• Problem 1: When and where was Margaret of Cleves married to Duke Wilhelm of Bavaria-Munich, according to the passage on the Cleves Hours?
• Problem 2: Decide whether each statement agrees with the passage on the Cleves Hours, and give the words from it that settle each one: (a) The Cleves Hours is now kept in two volumes. (b) Calkins counts 168 miniatures in the book. (c) Elisabeth of Cleves and Count Heinrich of Schwarzburg-Blankenburg were married in 1434.
• Problem 3: Pick up the passage on the Cleves Hours at the point where it ends and continue it.

• Text:
_ _ _ _

The obviously very much admired painting Plaidoiries d’amours is near connected with an extraordinarily luxurious so-called Hours of Catherine of Cleves (Pierpont Morgan Library, New York), a book with a complicated history and with very original illuminations that have been intensively discussed for years in books and articles. Yet its history may in fact be even more complicated than has been imagined and, most interesting, it seems to be possible to date the commission of it to the summer of 1432, when a first part of it probably was written and illuminated in a forced manner trying to have a book finished when Margaret, the eldest of the Cleves sisters, was married to Duke Wilhelm of Bavaria-Munich in Cologne on 12 September 1433.
The Cleves Hours consists now of two volumes bought to the library in New York at different times and from different owners. Together they constitute one of the most extensive known books of its kind, containing, as R G Calkins writes in his in 1979 published carefully detailed analysis, no less than 157 miniatures, many of them arranged in unusual iconographical cycles, and numerous extraordinary borders with remarkable representations of realistic objects and astonishing fantasies. Calkins is aware of the fact that one of the two parts in the library in New York, the so-called Arenberg-Guennol volume, according to the Parisian bookdealer J J Techener existed in the nineteenth century divided, rather abruptly, into two parts. He seems not to have suspected, however, that all what is now preserved in two volumes may never have existed united at all until now in New York, that different parts may have been completed at different times for the use of two, maybe even three of the first married Cleves sisters.
It is interpreted that of the originally 168 miniatures now 11 are missing. Among the lost there was clearly one of St Margaret in the series of women saints. Missing are also initial pages where Margaret of Cleves probably was represented together with the coats of arms of her ancestors and those of Duke Wilhelm of Bavaria, miniatures that later on were no longer wanted. Maybe there also once existed initial pages to a part of Hours for Elisabeth of Cleves, with the arms of her ancestors and those of her consort Count Heinrich of Schwarzburg-Blankenburg, a couple that were married in 1434 at a time when the big book project surely was still in work, because the artist has painted a coin that was produced at the earliest now.
The picture of Duchess Catherine at the opening of the Office of the Virgin was added covering parts of the earlier decoration. The lady who is portrayed in the Crucifixion together with the Virgin and a woman saint is, however, not Catherine but Margaret of Cleves, the owner of a first part of the Cleves Hours, as the artist tells us by adding a marguerite flower to her dress. F Gorissen has in a penetrating analysis tried to identify her as an Ermengard Lochorst. One of the things that have confused him is the letters e d on the purse in the miniature of the Adoration of the Magi. These letters - already before misinterpreted by J Plummer as c d and deciphered as Catherina Duxissa - may instead quite simply mean Ecce Domino. Also the pearls of the red-beaded rosary in this miniature suggest us the name Margaret.
In the miniature of St Cecilia the letters e d are painted several times between wings of falcons as ´Feathers on the Breath of God´, which shows us that the artist, or his religious advisor, had knowledge of St Hildegard of Bingen. Unexplained until now have also been the letters tdl on a bird cage in the miniature of the saints Cornelius and Cyprian, probably meaning that the birds are singing te deum laudamus in praise of God. It has been suggested that it should be Catherine that we see again pictured among the Holy Ghost-Vespers distributing alms. It is, however, more likely that we here see the probably more good-looking Margaret, or possibly their younger sister Elisabeth of Cleves, as Elisabeth is the saint who is especially known for charity. The dove over this lady’s head, symbol of the Holy Ghost, may express a wish for happy motherhood.

_ _ _ _

• Available data:
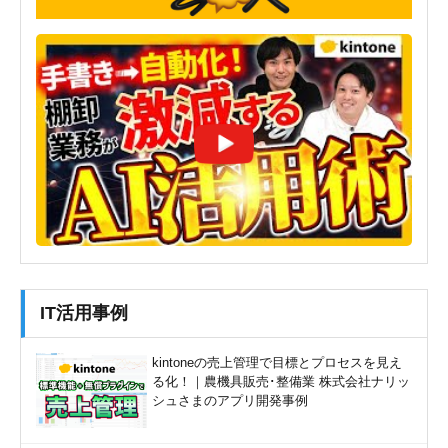
IT活用事例
kintoneの売上管理で目標とプロセスを見え
る化！｜農機具販売･整備業 株式会社ナリッ
シュさまのアプリ開発事例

_ _ _ _

• Answer box 1: She was married in Cologne on 12 September 1433.

• Answer box 2:
(a) Yes: "The Cleves Hours consists now of two volumes"
(b) No: "no less than 157 miniatures"
(c) Yes: "a couple that were married in 1434"

• Answer box 3:
After her marriage to the Council Protector Wilhelm, Duchess Margaret accompanied him to Basel and then to Munich. The couple got two sons, Adolph born in 1434 and Wilhelm born in 1435. Wilhelm died after a month and Adolph in 1440. Already at the beginning of the following year Margaret married again, now to Duke Ulrich V of Württemberg, and gave birth to two girls. After their mother’s early death in 1444 these both girls had to become nuns when they were in their 20s. Remembering of Duchess Margaret’s probably not very happy life are today, except the already mentioned Plaidoirie d´amours in Versailles, maybe also some of the motifs in the Cleves Hours. The artist seems to have felt compassion for the girl, who only 16-year-old was chosen to marry an old man, trying to encourage her with miniatures reminding her of home life, of child birth, of the raising of children and other well-known things, very often with a touch of humour.
Reminding of the interests of Duke Wilhelm of Bavaria-Munich are in the Cleves Hours e g the miniature that shows a Roman German king among ecclesiastical and military saints adoring God the Father, and another miniature dealing with unworthy popes and the Council at Basel. Of high interest for the aged Duke Wilhelm was of course the miniature of the Miracle of Bethesda, one of the religious lies that benefited of the fear for old age and death. This miniature has by earlier interpreters been put in connection with the so-called Rohan Book of Hours, because it has a great resemblance to a drawing in Herzog Ulrich Museum in Braunschweig, part of which also is seen reversed in the Rohan Hours. The drawing in Braunschweig, maybe created much earlier, has, however, little likeness to the style of the earlier so-called Rohan Master, who in reality is identical with the famous artist André Beauneveu, as I have tried to show in the article The Master of the Rohan Book of Hours Identified. There were no doubt several copies of this obviously very engaging motif circulating among well-educated artists like the Master of the Cleves Hours.
There is in Musée de Laon in France an old and rather large panel painted on both sides, which has been the right wing of a larger work. On the one side it shows six of the apostles and on the other side an extremely interesting right part of an Annunciation, where the angel is looking up at something, the Virgin or a deity, at a higher level on the missing left wing. Behind the angel there is, beside a woman saint, a whole-length portrait of a donor kneeling among flowers on a grassy knoll, characterized by M Meiss as follows: In his white and gold cope, lined in rose, and his pale olive-green tunic he is a superb figure. The searching, relentless description of his bald head, pug nose and sagging skin, which surrounds bright, fervid eyes, makes this the most memorable of all early French portraits. It is, however, difficult to accept the suggested ascription of this unfortunately damaged and retouched painting to the Rohan Master, i e André Beauneveu, as its style is too different.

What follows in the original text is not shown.